For the last year or so, I've been noticing something curious every time I go to good old Village des Valeurs. All my favorite brands (ie. the ones I can't generally afford to buy new and at their regular price) have been steadily becoming more expensive. To some extent, I expect this. Value Village has a much larger selection than the average little thrift store, and everything is well-organized, so sizes and specific types of items are much easier to find than anywhere else. I'll pay a little more for this kind of convenience. But only a little more.
When I started thrifting, I could easily find a pair of Gap jeans in the $5 range, and at our (now closed) small town thrift store I found several pairs for only a buck each just a couple of years ago. Even with inflation since that time, I think up to $8 is reasonable for a pair of second-hand jeans of a decent brand. But now, on average, I'm finding that Value Village is charging upwards of $13 for the brands that flatter my particular body type. At best, I'm getting them now for $10. If I find them for $8 or less, I look very closely, because it almost always means that they're fraying at the bottom or have a bleach stain or rip on them somewhere. As an all-round cheapskate, I'm rather good at finding deals everywhere I go, so I know that if I wait for a really good sale on the Old Navy/Gap website, I can find a pair of brand new jeans for $10 or less. So why on earth would I buy them used, worn and in need of at least one good wash for the same price or higher at a second-hand store?!
After picking up the Captain on Thursday, we made our usual trek to the big Value Village and I walked around the entire place, becoming more and more frustrated every time I found something cute that I wanted to buy, only to find that the price was barely less than I would pay on clearance from the original retailer. In a few cases, factoring in the cost of dry cleaning actually made the item more expensive than buying it new. In the end, I walked out of there with only a few books and toys for the kids, and absolutely nothing for me. That has literally never happened before. Value Village robbed me of the one true thrill of thrifting--finding an exceptional deal on something I love. And that's when I decided that enough is enough. The time has come. I need to see other thrift stores.

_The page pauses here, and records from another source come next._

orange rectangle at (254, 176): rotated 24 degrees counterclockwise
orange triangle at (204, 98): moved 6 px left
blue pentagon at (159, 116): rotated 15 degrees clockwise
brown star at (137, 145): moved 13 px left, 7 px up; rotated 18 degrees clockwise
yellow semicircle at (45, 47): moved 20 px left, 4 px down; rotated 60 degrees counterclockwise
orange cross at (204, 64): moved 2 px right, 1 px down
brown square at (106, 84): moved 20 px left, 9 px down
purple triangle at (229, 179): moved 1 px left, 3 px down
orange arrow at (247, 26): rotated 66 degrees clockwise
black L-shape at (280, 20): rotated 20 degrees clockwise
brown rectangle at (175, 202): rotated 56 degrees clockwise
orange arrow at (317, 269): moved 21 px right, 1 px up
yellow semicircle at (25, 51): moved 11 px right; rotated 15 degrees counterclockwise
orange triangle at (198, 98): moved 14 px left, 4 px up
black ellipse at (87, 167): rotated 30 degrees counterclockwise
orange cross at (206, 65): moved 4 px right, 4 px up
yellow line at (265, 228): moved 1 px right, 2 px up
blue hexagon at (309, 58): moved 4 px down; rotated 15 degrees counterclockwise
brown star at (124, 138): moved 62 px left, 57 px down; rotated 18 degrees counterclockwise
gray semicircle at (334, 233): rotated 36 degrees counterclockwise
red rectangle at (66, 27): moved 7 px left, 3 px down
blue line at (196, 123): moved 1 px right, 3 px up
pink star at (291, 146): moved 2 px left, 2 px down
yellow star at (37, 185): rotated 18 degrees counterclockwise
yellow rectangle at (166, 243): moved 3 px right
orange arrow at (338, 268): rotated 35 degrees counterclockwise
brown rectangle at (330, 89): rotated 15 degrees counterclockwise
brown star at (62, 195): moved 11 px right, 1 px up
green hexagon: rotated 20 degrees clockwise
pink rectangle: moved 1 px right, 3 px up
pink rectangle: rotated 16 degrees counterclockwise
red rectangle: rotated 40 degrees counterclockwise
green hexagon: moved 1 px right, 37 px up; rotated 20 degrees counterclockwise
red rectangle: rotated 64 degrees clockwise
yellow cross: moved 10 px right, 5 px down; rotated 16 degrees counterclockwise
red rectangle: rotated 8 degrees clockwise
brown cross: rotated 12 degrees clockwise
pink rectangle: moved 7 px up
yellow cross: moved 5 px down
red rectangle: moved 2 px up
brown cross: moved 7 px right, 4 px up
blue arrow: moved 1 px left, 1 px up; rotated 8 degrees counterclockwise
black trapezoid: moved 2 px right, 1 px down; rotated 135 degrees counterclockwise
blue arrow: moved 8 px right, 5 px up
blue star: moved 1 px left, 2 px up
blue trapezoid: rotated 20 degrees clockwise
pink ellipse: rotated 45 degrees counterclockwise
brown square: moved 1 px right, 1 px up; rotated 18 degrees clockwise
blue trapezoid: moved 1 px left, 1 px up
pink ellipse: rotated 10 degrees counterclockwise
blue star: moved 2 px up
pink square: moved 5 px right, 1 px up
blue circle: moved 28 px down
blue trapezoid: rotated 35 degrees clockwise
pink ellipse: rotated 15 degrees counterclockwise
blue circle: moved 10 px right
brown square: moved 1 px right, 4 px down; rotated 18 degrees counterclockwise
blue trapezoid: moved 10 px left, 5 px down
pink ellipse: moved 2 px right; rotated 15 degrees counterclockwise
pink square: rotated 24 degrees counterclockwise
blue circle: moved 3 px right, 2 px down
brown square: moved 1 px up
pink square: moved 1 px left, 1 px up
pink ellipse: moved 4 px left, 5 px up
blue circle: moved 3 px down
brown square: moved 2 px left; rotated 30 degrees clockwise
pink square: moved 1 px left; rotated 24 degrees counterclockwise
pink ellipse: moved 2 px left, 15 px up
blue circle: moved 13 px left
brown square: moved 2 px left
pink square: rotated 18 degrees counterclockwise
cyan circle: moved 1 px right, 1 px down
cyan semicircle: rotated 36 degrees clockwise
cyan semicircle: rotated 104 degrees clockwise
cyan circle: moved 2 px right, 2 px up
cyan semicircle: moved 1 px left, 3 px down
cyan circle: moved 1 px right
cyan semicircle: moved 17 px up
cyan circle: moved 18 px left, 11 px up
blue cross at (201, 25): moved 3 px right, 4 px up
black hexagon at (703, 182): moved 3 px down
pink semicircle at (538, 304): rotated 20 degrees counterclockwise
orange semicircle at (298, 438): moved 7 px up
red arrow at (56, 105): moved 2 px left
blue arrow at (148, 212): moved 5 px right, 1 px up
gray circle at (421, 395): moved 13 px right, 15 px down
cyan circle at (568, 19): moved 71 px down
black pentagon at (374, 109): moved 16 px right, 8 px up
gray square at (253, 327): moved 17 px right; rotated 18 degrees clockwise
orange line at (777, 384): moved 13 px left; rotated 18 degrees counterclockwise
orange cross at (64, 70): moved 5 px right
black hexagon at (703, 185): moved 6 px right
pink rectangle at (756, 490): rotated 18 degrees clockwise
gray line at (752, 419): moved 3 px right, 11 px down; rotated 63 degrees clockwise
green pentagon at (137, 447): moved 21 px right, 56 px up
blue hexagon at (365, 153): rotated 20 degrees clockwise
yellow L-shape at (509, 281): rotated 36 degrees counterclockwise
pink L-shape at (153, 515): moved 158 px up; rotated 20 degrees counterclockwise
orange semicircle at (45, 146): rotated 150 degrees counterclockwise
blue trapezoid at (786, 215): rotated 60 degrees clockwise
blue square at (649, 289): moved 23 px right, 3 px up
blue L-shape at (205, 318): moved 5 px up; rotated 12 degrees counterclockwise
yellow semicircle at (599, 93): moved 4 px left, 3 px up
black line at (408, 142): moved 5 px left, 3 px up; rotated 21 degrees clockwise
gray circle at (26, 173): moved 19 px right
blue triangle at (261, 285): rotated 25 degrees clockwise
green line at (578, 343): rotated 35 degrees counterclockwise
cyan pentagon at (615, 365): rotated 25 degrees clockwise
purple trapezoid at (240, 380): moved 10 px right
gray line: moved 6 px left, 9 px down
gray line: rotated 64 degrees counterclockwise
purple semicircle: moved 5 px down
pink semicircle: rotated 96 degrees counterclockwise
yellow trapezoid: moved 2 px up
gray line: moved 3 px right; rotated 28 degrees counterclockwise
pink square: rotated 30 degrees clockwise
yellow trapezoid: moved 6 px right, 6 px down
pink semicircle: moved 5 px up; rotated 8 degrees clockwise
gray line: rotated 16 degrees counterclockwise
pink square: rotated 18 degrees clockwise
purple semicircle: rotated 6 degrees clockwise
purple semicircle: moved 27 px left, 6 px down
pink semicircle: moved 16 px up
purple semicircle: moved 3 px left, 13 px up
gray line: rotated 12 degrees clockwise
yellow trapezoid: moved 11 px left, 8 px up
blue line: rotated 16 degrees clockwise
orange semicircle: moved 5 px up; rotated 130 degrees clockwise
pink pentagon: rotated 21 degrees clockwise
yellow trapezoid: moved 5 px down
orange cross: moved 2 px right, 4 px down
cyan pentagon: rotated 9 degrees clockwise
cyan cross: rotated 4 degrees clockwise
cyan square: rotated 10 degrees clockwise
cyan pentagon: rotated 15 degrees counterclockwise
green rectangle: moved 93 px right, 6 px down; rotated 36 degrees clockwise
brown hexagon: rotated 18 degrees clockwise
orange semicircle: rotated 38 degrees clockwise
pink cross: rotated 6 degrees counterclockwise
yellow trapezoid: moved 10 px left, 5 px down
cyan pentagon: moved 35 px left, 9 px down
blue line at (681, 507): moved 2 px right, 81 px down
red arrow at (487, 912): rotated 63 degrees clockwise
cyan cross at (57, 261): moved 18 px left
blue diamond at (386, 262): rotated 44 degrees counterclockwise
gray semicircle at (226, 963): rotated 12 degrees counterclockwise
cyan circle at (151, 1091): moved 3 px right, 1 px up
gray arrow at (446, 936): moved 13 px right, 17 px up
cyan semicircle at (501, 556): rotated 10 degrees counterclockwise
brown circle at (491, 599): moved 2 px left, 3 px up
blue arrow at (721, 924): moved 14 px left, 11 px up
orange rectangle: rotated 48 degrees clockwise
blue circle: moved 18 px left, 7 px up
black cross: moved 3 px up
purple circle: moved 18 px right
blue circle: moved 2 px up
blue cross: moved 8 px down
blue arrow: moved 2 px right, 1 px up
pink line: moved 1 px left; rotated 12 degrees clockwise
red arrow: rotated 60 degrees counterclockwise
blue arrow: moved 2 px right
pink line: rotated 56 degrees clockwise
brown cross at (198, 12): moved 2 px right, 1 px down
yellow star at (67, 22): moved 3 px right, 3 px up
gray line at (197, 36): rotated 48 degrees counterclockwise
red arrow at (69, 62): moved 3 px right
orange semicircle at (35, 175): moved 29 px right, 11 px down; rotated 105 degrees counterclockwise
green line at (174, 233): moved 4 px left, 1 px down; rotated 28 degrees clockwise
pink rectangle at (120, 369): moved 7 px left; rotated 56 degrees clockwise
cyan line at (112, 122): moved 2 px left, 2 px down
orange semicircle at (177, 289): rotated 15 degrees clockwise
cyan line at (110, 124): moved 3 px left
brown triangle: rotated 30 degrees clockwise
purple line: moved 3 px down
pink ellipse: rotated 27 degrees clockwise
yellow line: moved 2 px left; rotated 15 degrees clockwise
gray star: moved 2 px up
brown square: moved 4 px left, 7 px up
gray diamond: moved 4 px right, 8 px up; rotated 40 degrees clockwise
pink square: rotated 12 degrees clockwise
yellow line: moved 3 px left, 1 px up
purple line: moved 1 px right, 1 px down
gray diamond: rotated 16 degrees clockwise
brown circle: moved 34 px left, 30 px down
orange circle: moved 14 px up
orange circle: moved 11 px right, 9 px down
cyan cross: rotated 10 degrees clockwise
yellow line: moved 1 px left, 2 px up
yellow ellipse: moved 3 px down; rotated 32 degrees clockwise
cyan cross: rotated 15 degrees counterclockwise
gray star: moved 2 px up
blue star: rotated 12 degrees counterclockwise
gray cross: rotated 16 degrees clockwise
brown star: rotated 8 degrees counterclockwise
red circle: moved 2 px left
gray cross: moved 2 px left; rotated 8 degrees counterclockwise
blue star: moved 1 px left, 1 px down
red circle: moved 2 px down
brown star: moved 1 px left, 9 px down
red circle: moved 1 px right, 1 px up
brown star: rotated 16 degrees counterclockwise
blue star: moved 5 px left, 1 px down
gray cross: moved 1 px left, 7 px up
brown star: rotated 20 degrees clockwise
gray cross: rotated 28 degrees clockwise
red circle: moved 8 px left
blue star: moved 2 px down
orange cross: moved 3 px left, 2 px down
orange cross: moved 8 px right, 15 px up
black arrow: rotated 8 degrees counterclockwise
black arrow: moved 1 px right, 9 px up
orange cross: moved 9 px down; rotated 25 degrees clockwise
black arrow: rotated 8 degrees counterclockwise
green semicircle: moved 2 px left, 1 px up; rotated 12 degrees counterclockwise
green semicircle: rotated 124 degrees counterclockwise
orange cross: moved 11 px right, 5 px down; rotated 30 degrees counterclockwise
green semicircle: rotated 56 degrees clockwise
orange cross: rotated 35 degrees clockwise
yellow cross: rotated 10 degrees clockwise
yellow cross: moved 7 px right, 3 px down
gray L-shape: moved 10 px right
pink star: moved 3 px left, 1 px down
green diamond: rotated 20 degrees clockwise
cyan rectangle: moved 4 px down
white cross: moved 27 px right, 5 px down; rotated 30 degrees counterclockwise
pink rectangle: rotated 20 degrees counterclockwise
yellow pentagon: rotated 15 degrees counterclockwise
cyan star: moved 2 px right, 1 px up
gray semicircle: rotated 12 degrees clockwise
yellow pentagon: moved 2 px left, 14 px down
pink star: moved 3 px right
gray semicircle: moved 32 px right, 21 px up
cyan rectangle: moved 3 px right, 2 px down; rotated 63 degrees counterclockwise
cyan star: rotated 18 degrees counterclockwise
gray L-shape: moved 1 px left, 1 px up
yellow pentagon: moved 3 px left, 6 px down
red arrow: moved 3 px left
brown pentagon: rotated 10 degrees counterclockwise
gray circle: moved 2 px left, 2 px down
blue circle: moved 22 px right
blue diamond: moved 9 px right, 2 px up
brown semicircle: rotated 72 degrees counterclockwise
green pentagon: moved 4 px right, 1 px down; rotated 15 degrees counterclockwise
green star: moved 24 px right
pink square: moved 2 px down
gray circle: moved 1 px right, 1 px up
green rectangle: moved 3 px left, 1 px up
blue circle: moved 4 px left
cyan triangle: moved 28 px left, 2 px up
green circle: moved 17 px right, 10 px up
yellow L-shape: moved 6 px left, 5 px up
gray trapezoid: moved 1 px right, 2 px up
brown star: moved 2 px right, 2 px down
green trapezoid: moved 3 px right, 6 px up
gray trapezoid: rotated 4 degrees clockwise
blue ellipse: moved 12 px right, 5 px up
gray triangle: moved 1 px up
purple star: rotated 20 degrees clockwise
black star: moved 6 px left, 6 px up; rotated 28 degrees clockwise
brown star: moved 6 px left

So that's it. Value Village and I are broken up, kaput, splitsville. Should I ever again find myself somewhere as stylish as Montreal, I may give in to the odd holiday fling. But as my main thrifting squeeze, Value Village has become way too needy.
Even in Manitoba where the thrifting opportunities are much more scarce than in other places, the opportunities do still exist. As they say, there are lots of fish in the sea. I just need to get out there and find them.